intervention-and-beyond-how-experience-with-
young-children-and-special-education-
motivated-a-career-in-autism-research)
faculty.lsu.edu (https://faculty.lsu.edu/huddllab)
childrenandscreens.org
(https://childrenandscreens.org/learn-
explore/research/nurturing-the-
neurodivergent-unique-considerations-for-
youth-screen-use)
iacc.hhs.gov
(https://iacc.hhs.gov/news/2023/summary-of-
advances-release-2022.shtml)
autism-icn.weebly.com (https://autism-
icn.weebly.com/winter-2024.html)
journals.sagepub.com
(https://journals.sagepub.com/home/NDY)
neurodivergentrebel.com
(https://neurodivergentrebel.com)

---

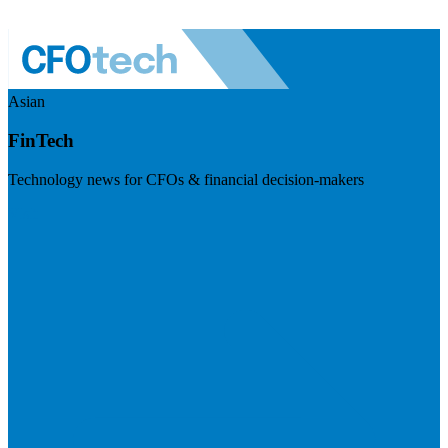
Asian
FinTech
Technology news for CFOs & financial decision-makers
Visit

==

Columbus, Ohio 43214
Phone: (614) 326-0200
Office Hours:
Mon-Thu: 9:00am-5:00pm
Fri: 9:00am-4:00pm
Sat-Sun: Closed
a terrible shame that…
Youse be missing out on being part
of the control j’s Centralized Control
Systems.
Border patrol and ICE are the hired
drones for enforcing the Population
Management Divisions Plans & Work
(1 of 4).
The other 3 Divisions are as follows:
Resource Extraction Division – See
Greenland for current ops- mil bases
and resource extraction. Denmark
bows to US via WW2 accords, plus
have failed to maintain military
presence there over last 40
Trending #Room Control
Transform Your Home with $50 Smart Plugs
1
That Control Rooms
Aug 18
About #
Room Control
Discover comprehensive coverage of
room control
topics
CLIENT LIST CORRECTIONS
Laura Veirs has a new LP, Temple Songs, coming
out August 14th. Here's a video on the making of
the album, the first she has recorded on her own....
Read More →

## Your instructions
Extract each line from the records above that contains the string "iacc".

## Task solution
iacc.hhs.gov
(https://iacc.hhs.gov/news/2023/summary-of-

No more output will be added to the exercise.